Textract Analyze document for Tables issue
krishna-vicky96 opened this issue · comments
Hi,
I found an issue while extracting tables from a document using Analyze. My Textract OCR identified proper table with correct Bbox. Now, If I am using the same info and trying to extract text, I am missing some information. Here are the samples for that.
Below Image is the cropped image which I got using Bbox info from textract ocr output.
Analyze Document output (after some postprocessing like including markdowns) : "\n\n | n pricing | ¥10,000/ton of CO2, utilized in our investment decision-making, awards program, etc. |\n|---|---|\n| of climate change issues into of executives | Attainment of "promoting sustainability," including climate change-relat initiatives. reflected in performance-linked remuneration |"

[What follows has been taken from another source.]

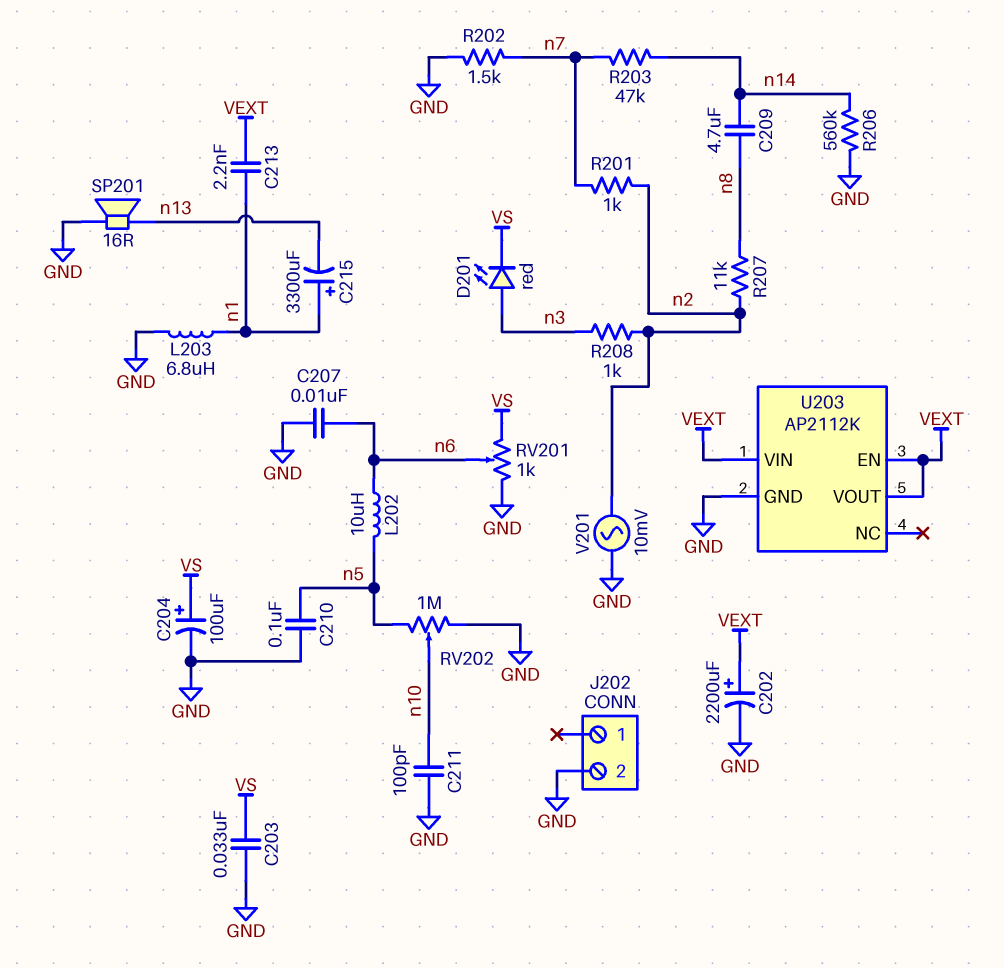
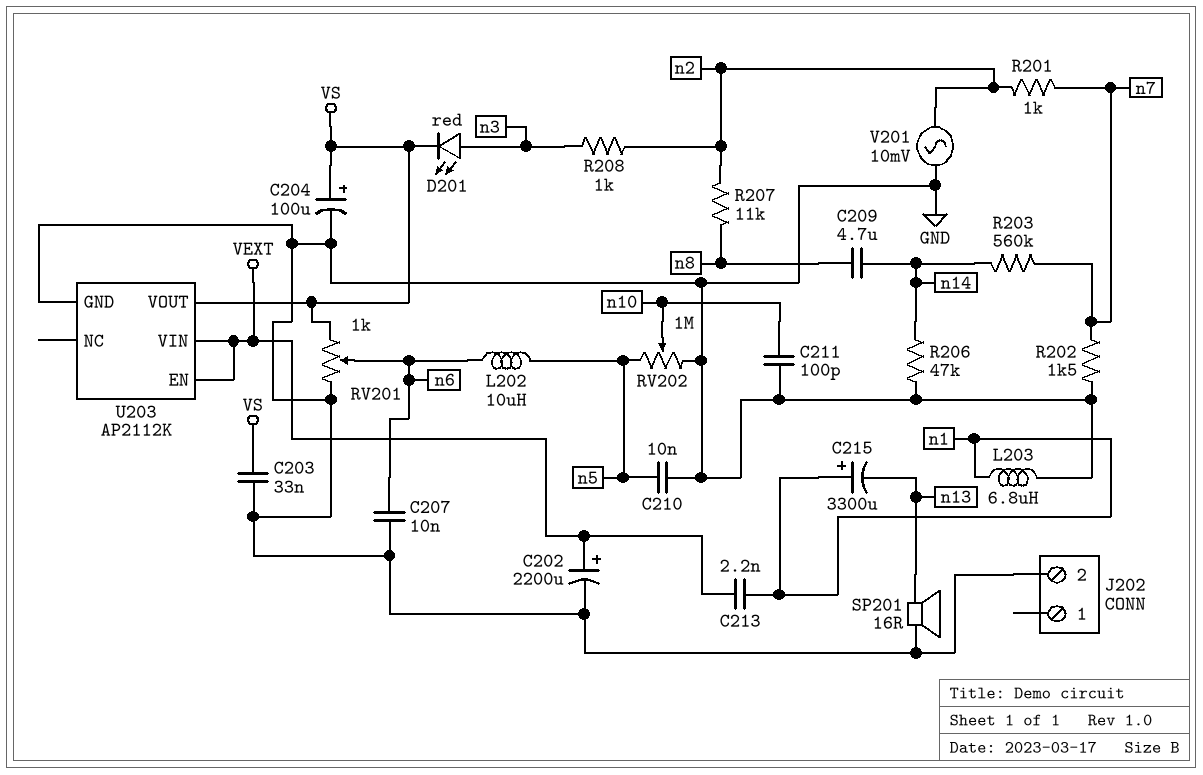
C210: 100nF (GND, n5) -> 10nF (GND, n5)
R203: 47k (n7, n14) -> 560k (n7, n14)
R206: 560k (GND, n14) -> 47k (GND, n14)
U203 pin VOUT: VEXT -> VS

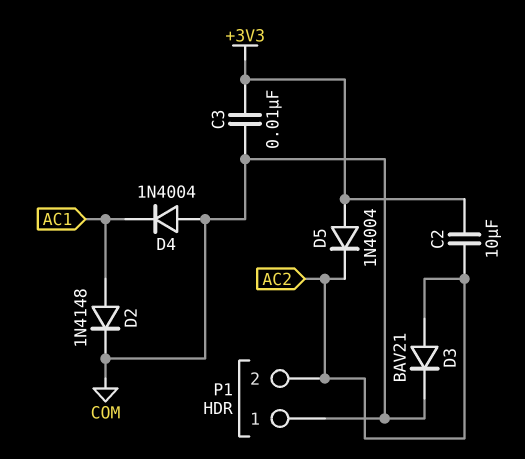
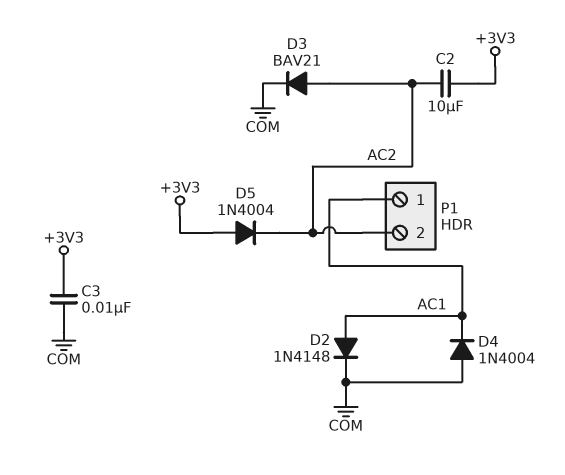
P1 pin 1: COM -> AC1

If you observe the image and output clearly, I am getting missed "Internal Carbo" in first row and "Incorporation" and "Remuneration" in second row of 1st cell.
For this, I tried to apply canvas with the page size from which I fetched the table and created below image. Still it is giving me same output.
Now, I went ahead and tried to add thresholding and got this image as an output.
Interestingly, this provided proper output - "\n\n | Internal carbon pricing | ¥10,000/ton of CO2, utilized in our investment decision-making, awards program, etc. |\n|---|---|\n| Incorporation of climate change issues into remuneration of executives | Attainment of "promoting sustainability," including climate change-related initiatives, reflected in performance-linkeo remuneration |"
Here is the way, I created sample threshold -
_, binary_image = cv2.threshold(image, 127, 255, cv2.THRESH_BINARY)
But there will be problem with colored images, the solution which I proposed won't work as it makes things worst.
This is the issue I found and the some hack, If there is anything interesting rather than this please feel free to post the solution.
I ask AWS team to have a look over and fix this issue.